**Your tasks:**
(a) In the passage on the Keynesian resurgence, what was the average size of the stimulus packages in G20 countries?
(b) How would you put this sentence from the passage on the Keynesian resurgence into Spanish: "The stimulus in Europe was notably smaller than in large G20 countries elsewhere."
(c) The passage on the Keynesian resurgence names areas other than fiscal stimulus where opinion has shifted back toward a Keynesian perspective. What are all of them?

**Extract to read:**
§ §
Gordon Brown built support for fiscal stimulus among global leaders at September's UN General Assembly, after which he secured George Bush's agreement for the first G20 leaders summit.
In late 2008 and 2009 fiscal stimulus packages were widely launched
across the world, with packages in G20 countries averaging at about 2%
of GDP,
with a ratio of public spending to tax cuts of about 2:1. The stimulus
in Europe was notably smaller than in large G20 countries elsewhere. Other areas where opinion has shifted back towards a Keynesian perspective include:
- Global trade imbalances. Keynes placed great importance on avoiding large trade deficits or surpluses, but following the Keynesian displacement, an influential view in the West was that governments need not be concerned about them. From late 2008 imbalances are once again widely seen as an area for government concern. In October 2010 the US suggested a possible plan to address global imbalances, with targets to limit current account surpluses similar to those proposed by Keynes at Bretton Woods.
- Capital controls. Keynes strongly favoured the use of controls to restrain international capital movement, especially short term speculative flows, but in the 1970s and 1980s opinion among Western economists and institutions swung firmly against them. During 2009 and 2010 capital controls once again came to be seen as an acceptable part of a government's macroeconomic policy toolkit, though institutions like the IMF still caution against overuse. In contrast to stimulus policies, the return to favour of capital controls still had the momentum as of late 2012.
- Skepticism concerning the role of mathematics in academic economics and in economic decision making. Despite his degree in mathematics, Keynes remained skeptical about the usefulness of mathematical models for solving economic problems. Mathematics, however, became increasingly central to economics even during Keynes' career, and even more so in the decades following his death. While the Keynesian resurgence has seen no general reversal of opinion on the utility of complex math, there have been numerous calls for a broadening of economics to make further use of disciplines other than mathematics. In the practical spheres of banking and finance, there have been warnings against overreliance on mathematical models, which have been held up as one of the contributing causes of the 2008–09 crises.
§ §
**Data segment:**
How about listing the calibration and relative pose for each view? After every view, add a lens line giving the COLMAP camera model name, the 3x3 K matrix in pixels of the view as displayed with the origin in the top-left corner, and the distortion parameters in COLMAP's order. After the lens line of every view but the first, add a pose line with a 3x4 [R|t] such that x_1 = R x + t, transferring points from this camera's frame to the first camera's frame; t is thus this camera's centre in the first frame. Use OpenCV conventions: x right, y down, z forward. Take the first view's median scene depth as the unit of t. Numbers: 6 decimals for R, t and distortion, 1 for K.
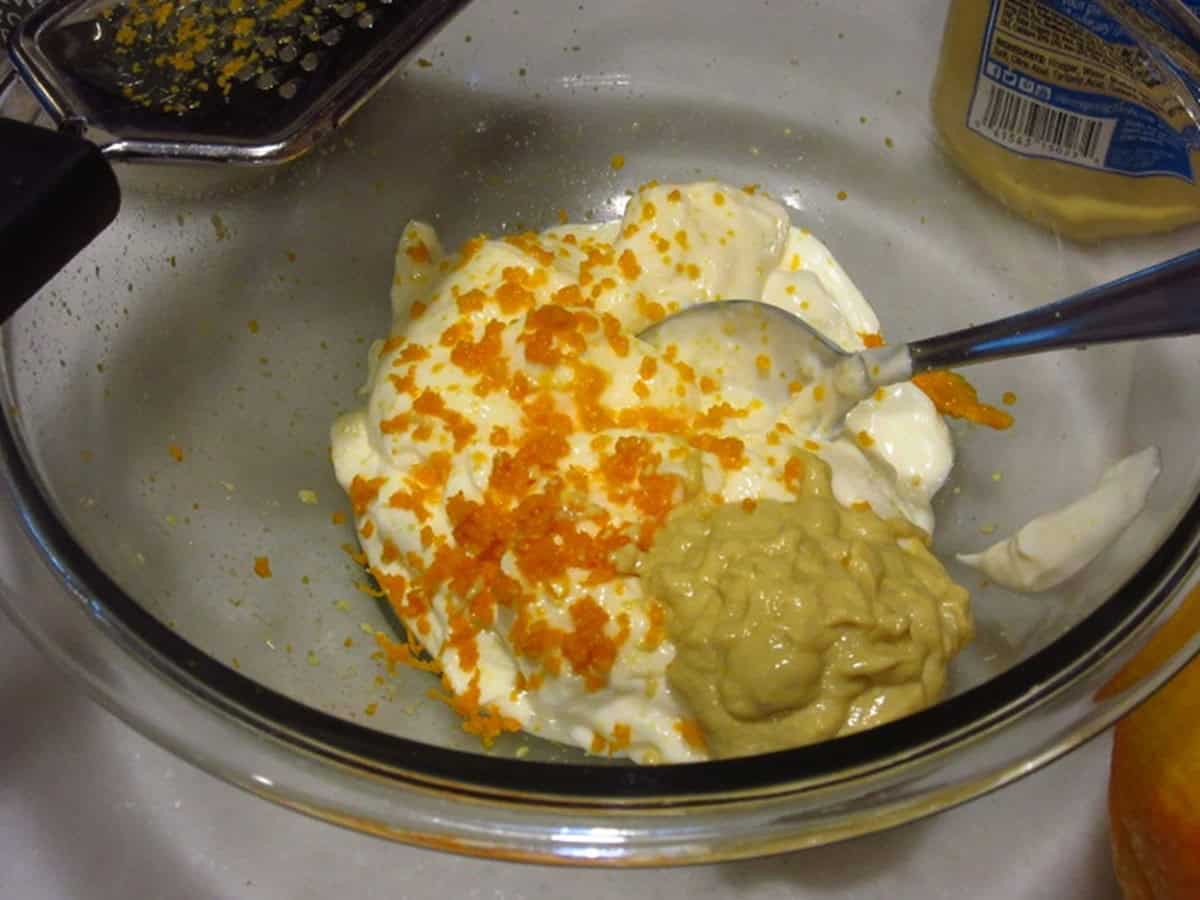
lens RADIAL K [[1836.8, 0, 604.0], [0, 1836.8, 452.2], [0, 0, 1]] dist [-0.153703, 0.000000]
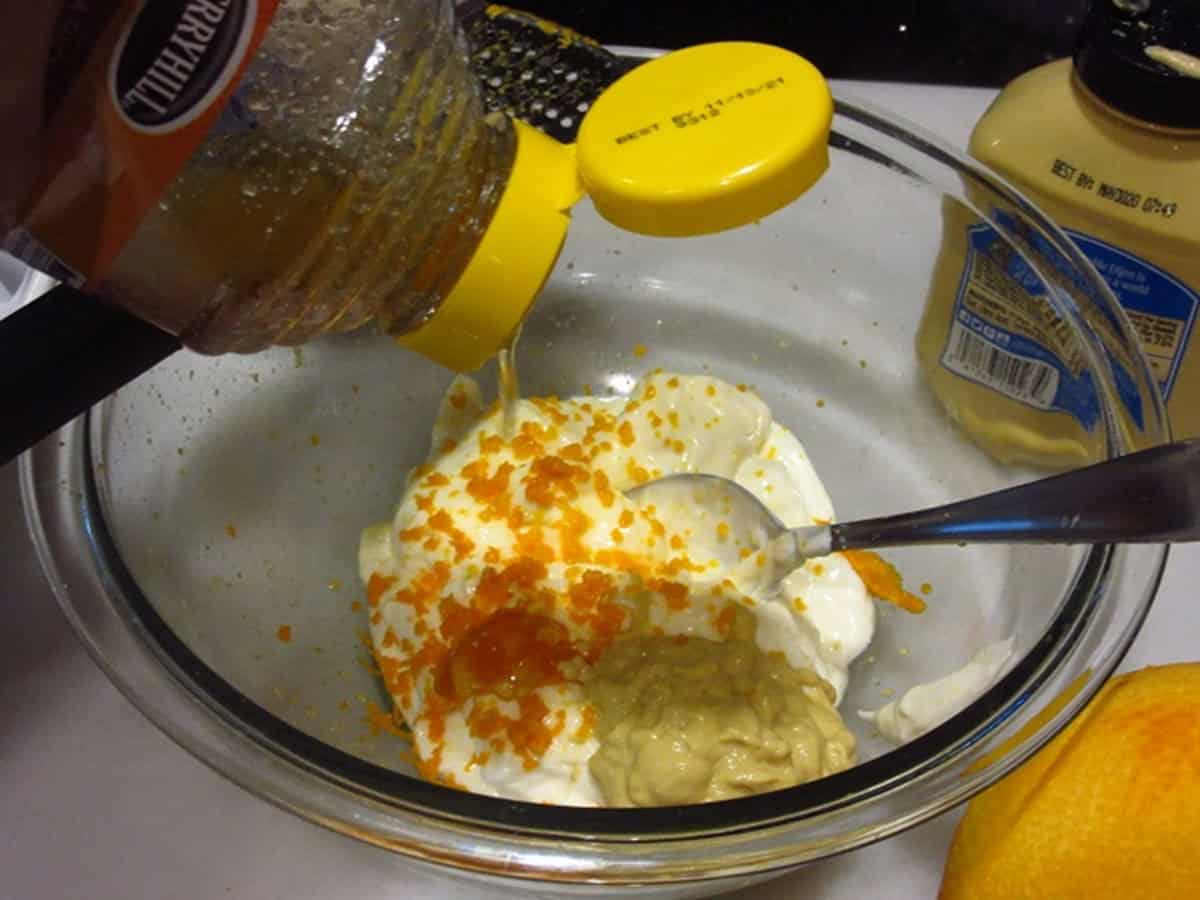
lens RADIAL K [[1836.8, 0, 597.1], [0, 1836.8, 446.9], [0, 0, 1]] dist [-0.153703, 0.000000]
pose [[0.986748, 0.139511, -0.082858, 0.098551], [-0.147999, 0.983171, -0.107101, 0.039014], [0.066522, 0.117945, 0.990789, -0.198711]]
§ §
**Written responses:**
(a) About 2% of GDP.

(b) El estímulo en Europa fue notablemente menor que en los grandes países del G20 de otras regiones.

(c)
- Global trade imbalances
- Capital controls
- Skepticism concerning the role of mathematics in academic economics and in economic decision making